If the model cannot reliably produce the schema, I either simplify the schema or move to a structured output mode where the schema is enforced. The point is that the schema comes before the UI, not after.
4. UI flow last
Only now do I get into the actual screens.
The UI has to do three jobs. Give the user the shortest possible way to express intent. Surface the model's output in a way the user can verify and edit. Make rejection cheap.
The last part is what most AI features get wrong. If the user has to undo a whole wizard and start over every time the model gets it wrong, they stop using the feature. The good version is to make every generated section editable in place, and give the user a way to regenerate just that one section without losing everything else.

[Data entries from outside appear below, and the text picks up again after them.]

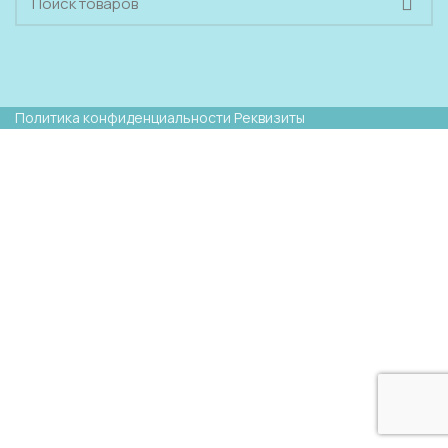
Политика конфиденциальности
Реквизиты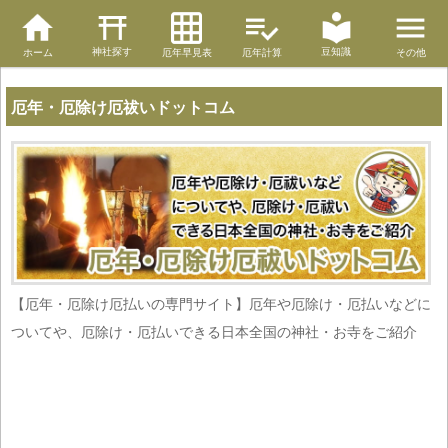
神社探す
豆知識
ホーム
厄年早見表
厄年計算
その他
厄年・厄除け厄祓いドットコム
【厄年・厄除け厄払いの専門サイト】厄年や厄除け・厄払いなどに
ついてや、厄除け・厄払いできる日本全国の神社・お寺をご紹介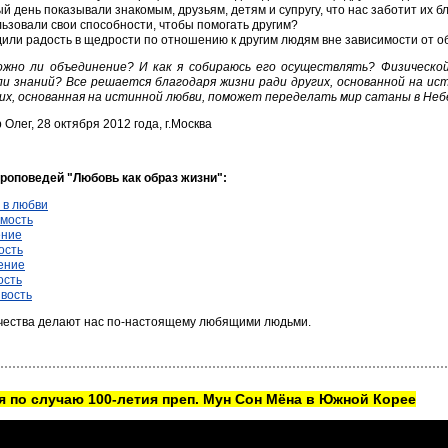
й день показывали знакомым, друзьям, детям и супругу, что нас заботит их б
ьзовали свои способности, чтобы помогать другим?
или радость в щедрости по отношению к другим людям вне зависимости от о
ожно ли объединение? И как я собираюсь его осуществлять? Физическо
ли знаний? Все решается благодаря жизни ради других, основанной на ис
их, основанная на истинной любви, поможет переделать мир сатаны в Небе
 Олег, 28 октября 2012 года, г.Москва
роповедей "Любовь как образ жизни":
 в любви
мость
ение
ость
ение
ость
вость
чества делают нас по-настоящему любящими людьми.
 по случаю 100-летия преп. Мун Сон Мёна в Южной Корее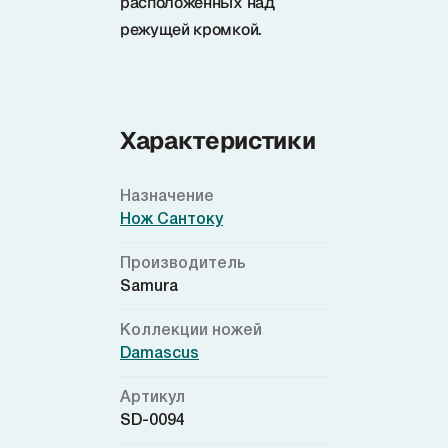
расположенных над
режущей кромкой.
Характеристики
Назначение
Нож Сантоку
Производитель
Samura
Коллекции ножей
Damascus
Артикул
SD-0094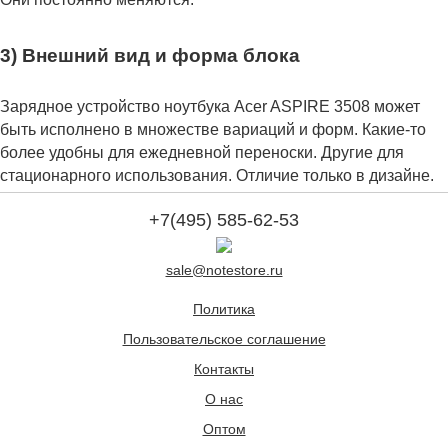
3) Внешний вид и форма блока
Зарядное устройство ноутбука Acer ASPIRE 3508 может
быть исполнено в множестве вариаций и форм. Какие-то
более удобны для ежедневной переноски. Другие для
стационарного использования. Отличие только в дизайне.
+7(495) 585-62-53
sale@notestore.ru
Политика
Пользовательское соглашение
Контакты
О нас
Оптом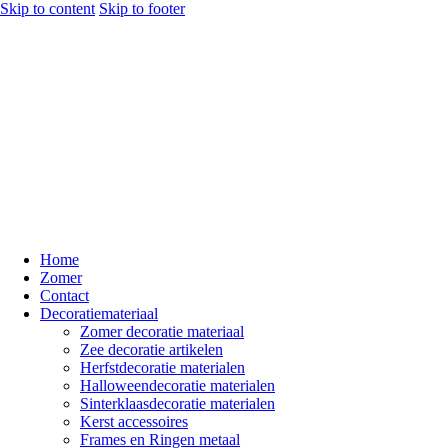
Skip to content
Skip to footer
Home
Zomer
Contact
Decoratiemateriaal
Zomer decoratie materiaal
Zee decoratie artikelen
Herfstdecoratie materialen
Halloweendecoratie materialen
Sinterklaasdecoratie materialen
Kerst accessoires
Frames en Ringen metaal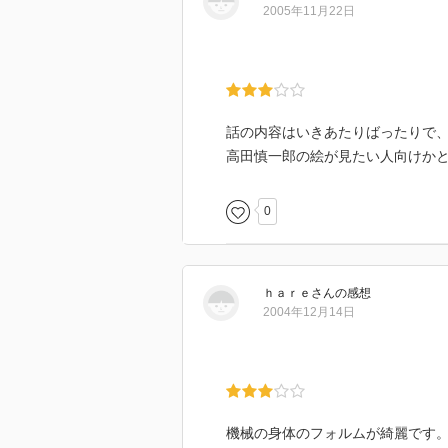
2005年11月22日
話の内容はいきあたりばったりで
高田慎一郎の絵が見たい人向けか
0
ｈａｒｅ
さん
の感想
2004年12月14日
機械の身体のフォルムが綺麗です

For Recruit, the wizard lets the user describe a campaign in one sentence, see the full generated page, and then accept, edit, or regenerate any section independently. The user is never trapped inside the AI flow.
Why this order works
When the spec is built bottom-up (taxonomy, prompt, schema, UI), the engineering team can parallelize. Backend works against the schema. Prompt engineering tunes against the taxonomy. Frontend builds against the schema's shape. Each layer has a contract with the layer above and below it.
When it is built top-down (UI first), every layer has to be retrofitted. The model keeps producing data the UI cannot render. Engineering keeps catching errors and patching prompts. Three months in, the team is rebuilding the schema while pretending it is a fix.
The order is not the only thing that matters. But it is the one part of the process I refuse to compromise on anymore. Get the taxonomy and the schema right and the rest of the spec writes itself.